Despite fiscal pressure due to low oil prices, construction businesses across the Middle East currently have cause to be positive about their prospects; on the back of increased investment in infrastructure, the sector is booming, with almost $3tn of projects at design, bid or construction stage over the next decade. Over half of these are already in the construction phase, including a number of high-profile developments, such as the 2022 World Cup in Qatar. However, the focus is now on sustainable and environmentally responsible projects, right across the region.
This should not come as a surprise. While the Middle East has attracted its share of criticism from ecologists for the central role it plays in the oil industry, the scarcity of other resources means the region has long been ahead of the curve in terms of matching development to sustainability. The UAE places sustainability near the top of its policy agenda, boasting the highest share of green buildings in the Middle East and North Africa, and Abu Dhabi Sustainability Week is established as a leading global forum.

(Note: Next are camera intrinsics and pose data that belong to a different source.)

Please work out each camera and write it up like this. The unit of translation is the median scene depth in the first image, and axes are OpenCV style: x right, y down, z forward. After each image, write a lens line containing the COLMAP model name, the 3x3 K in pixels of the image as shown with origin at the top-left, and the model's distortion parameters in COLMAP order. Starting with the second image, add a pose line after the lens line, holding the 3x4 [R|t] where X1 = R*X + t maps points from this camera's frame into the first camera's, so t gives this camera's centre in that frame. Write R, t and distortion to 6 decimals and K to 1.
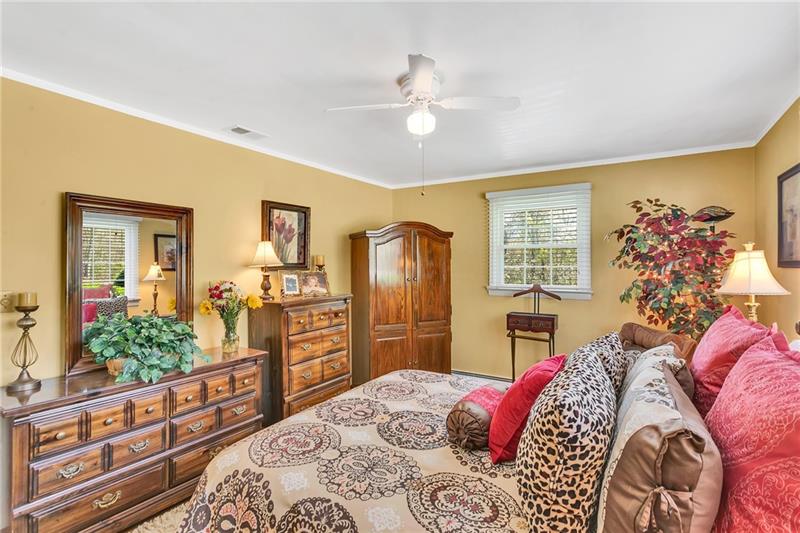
lens RADIAL K [[392.2, 0, 398.8], [0, 392.2, 265.3], [0, 0, 1]] dist [0.003660, 0.000795]
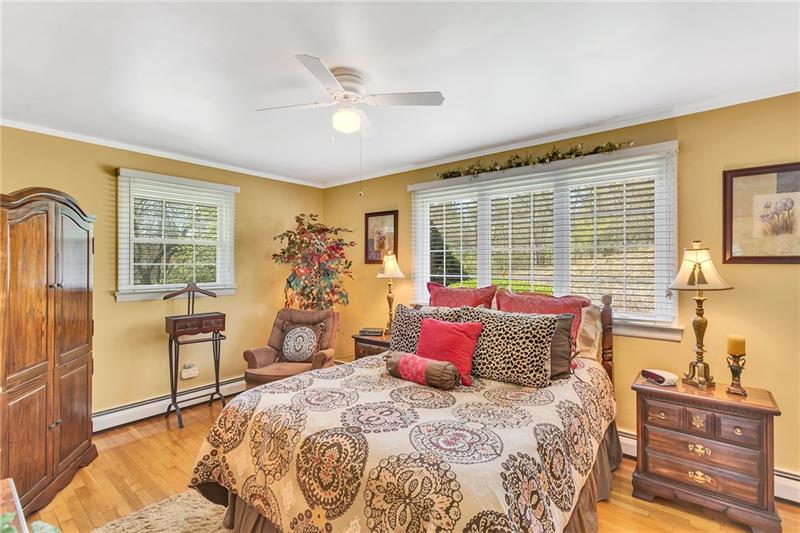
lens RADIAL K [[376.2, 0, 399.2], [0, 376.2, 263.7], [0, 0, 1]] dist [-0.000482, 0.002069]
pose [[0.116063, 0.002690, 0.993238, -0.858098], [0.000147, 0.999996, -0.002726, 0.007093], [-0.993242, 0.000463, 0.116062, 0.721189]]
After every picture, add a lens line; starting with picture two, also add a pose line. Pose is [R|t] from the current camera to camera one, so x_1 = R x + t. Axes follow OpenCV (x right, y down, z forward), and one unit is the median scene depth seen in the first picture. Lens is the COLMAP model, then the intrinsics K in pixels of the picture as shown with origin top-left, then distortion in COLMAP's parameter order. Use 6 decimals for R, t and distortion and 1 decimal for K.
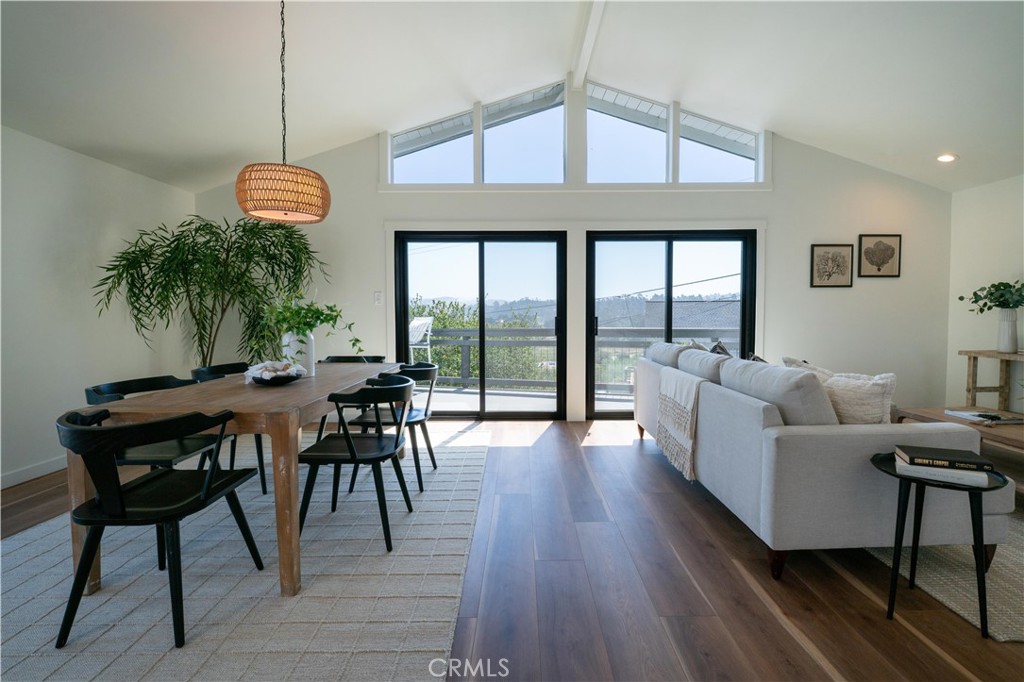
lens RADIAL K [[435.0, 0, 521.0], [0, 435.0, 340.1], [0, 0, 1]] dist [-0.010973, 0.000530]
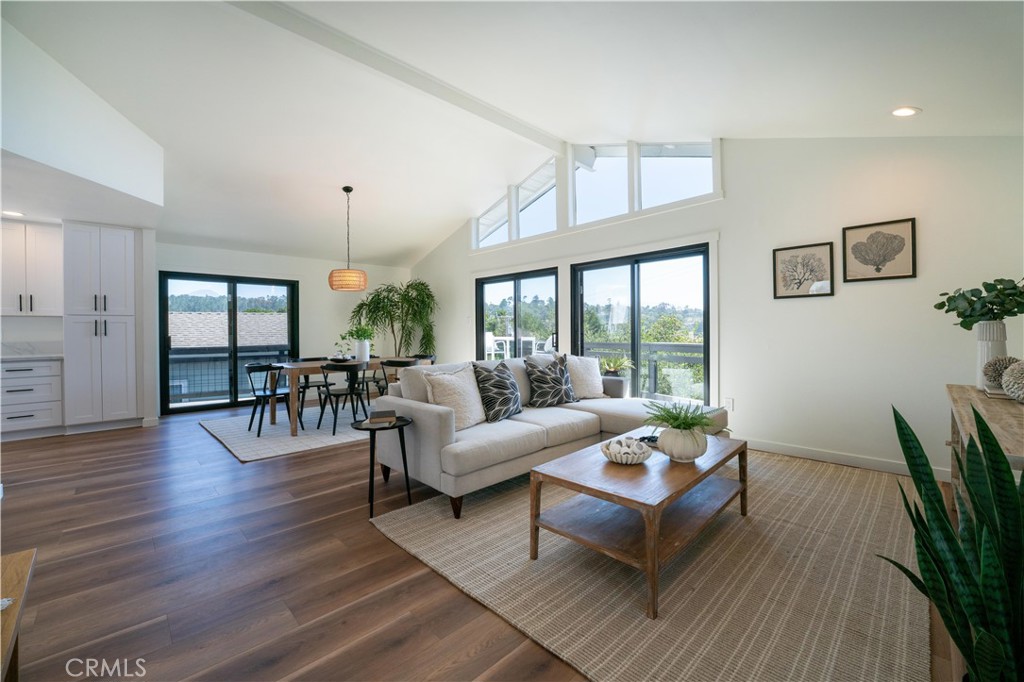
lens RADIAL K [[424.4, 0, 516.1], [0, 424.4, 338.1], [0, 0, 1]] dist [-0.032159, 0.000223]
pose [[0.691145, 0.006365, -0.722688, 1.134266], [-0.035005, 0.999082, -0.024678, -0.007496], [0.721868, 0.042354, 0.690734, 0.075759]]
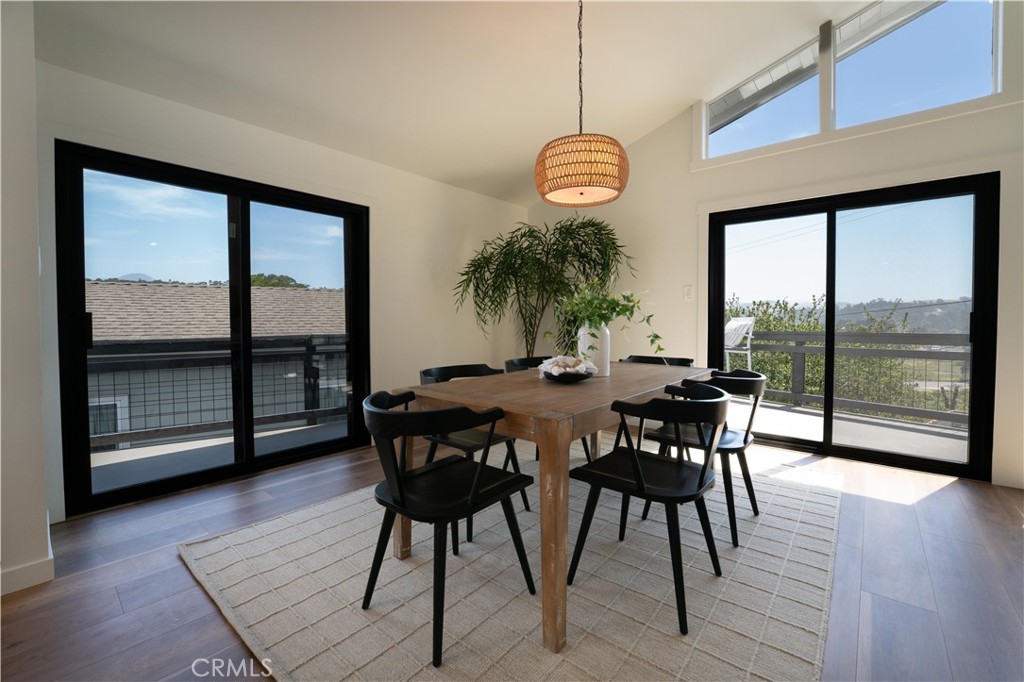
lens RADIAL K [[424.4, 0, 521.5], [0, 424.4, 328.7], [0, 0, 1]] dist [-0.032159, 0.000223]
pose [[0.763830, 0.013774, -0.645271, -0.043735], [-0.037341, 0.999041, -0.022876, 0.009689], [0.644337, 0.041569, 0.763611, 0.168783]]
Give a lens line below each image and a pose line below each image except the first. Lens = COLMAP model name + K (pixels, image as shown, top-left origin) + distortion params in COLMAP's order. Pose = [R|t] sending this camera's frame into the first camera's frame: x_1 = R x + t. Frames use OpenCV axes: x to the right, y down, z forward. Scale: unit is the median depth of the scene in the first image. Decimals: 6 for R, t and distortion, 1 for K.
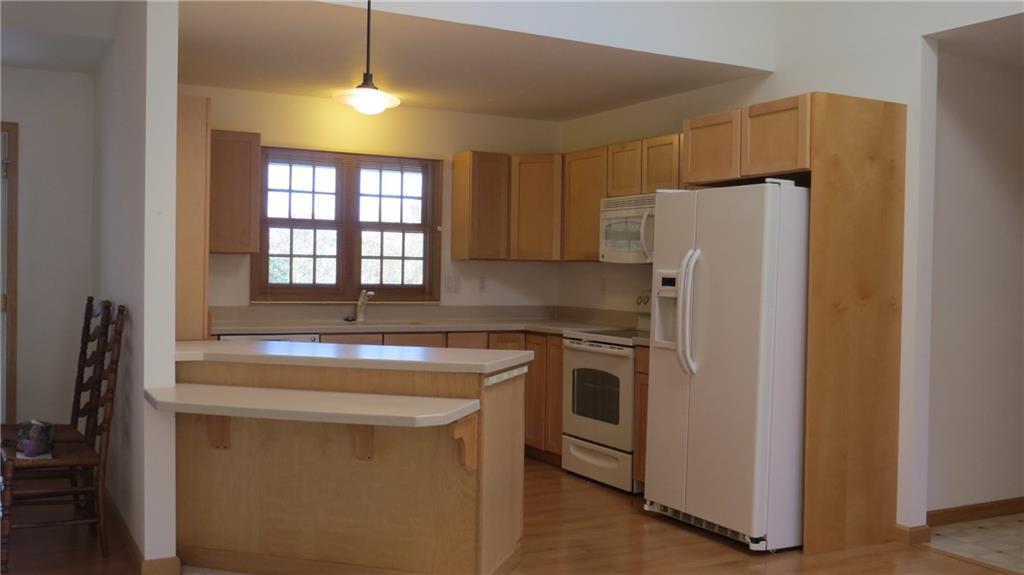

Last year, the Saudi Presidency of Meteorology and Environment (PME) announced a decree giving all companies five years to meet rigorous new air, water and noise pollution standards. In Qatar, social infrastructure projects have been given significant budgets to raise environmental living standards, and green codes of construction have been adopted for the building of World Cup infrastructure.
However, increasingly, global thinking on sustainability is shifting. No longer is it something that is tacked onto the end of a business or operational plan. It now seems to be the case that large projects must start from a sustainable proposition. So what does this look like, and how can the construction industry show leadership?
Time is ticking
The lesson of the last decade is that both business and society can no longer rely on small incremental changes. Companies need to incorporate sustainability as a core part of their business operations. Rather than a marketing add-on or a piece of brand positioning, it needs to be embedded at the heart of business operations at every level.
This is especially important for construction firms in the GCC. The largest developments will be government-funded, and governments are already sending distinct signals that only eco-friendly projects will get the go-ahead. Saudi Arabia has already made this the law, while Qatar has hinted that its Global Sustainability Assessment System (GSAS) could soon become mandatory. It may not be long before all construction companies have to be sustainable, which means building it in to business strategy from the start.
At the heart of the business
How can business embed sustainability as an integral part of strategy? In the past, becoming sustainable usually meant considering how to reduce resource use or emissions. Nowadays, companies are starting to ask bigger questions. Can they survive if natural resources become constrained? Do they rely on unsustainable commodities or natural resources? Does the company act responsibly?
These questions are central to business strategy. They are about whether a business can operate at all in the future. All evidence suggests that resources are getting scarcer, regulations – especially environmental ones – are becoming more stringent, and public opinion is becoming sterner on wastefulness. Policy-makers, in turn, are becoming stricter.
This means businesses cannot leave sustainability to the end of their business strategy; they must plan it in from the very start. Companies would be very short-sighted to hope that they can react to challenges as they arise. The time to start planning is now.
More than one bottom line
An increasingly common term now heard in business is the ‘triple bottom line’, meaning accounting for social and environmental outcomes as well as financial ones. How this is best achieved is still being debated, but it does recognise that there is an existing framework for how business can examine and evaluate the most effective ways to use and manage their resources – in the finance function.
Finance professionals are used to measuring and monitoring performance, and then reporting the results in a way that can inform strategic planning. This means that they are well placed to take a lead in managing risks and resources where sustainability is concerned.
There is an additional benefit to having such initiatives led from the finance function. Many businesses are wary of sustainability; they may have encountered it in the past as a vague piece of marketing or branding. They may even feel that it has little to contribute to sound business strategy.
For the construction industry, sustainable initiatives may even be seen as complicating or slowing business strategy. By taking the lead in this area, finance professionals can demonstrate that this is a concrete basis for long-term business planning, with real, tangible outcomes for success and real risks for failure.
No company is an island
Every business, regardless of size or sector, eventually needs to ensure that sustainability is at the heart of how they operate, if they are to respond to new challenges and manage risk. For the construction sector, which is at the front line of how we interact with our natural environment, the consequences may need to be faced more immediately than for other industries. However, in the long term this is a benefit, as it means putting in place strategies and safeguards that may come as a shock to other industries in the future.
The only way businesses can survive in the long term is by delivering long-term benefits for society and a light touch to the natural environment. Many companies are experts at planning for their business environment – it is perhaps time to consider that this only exists as part of the wider world.
Michael Armstrong is regional director at ICAEW in the Middle East, Africa and South Asia.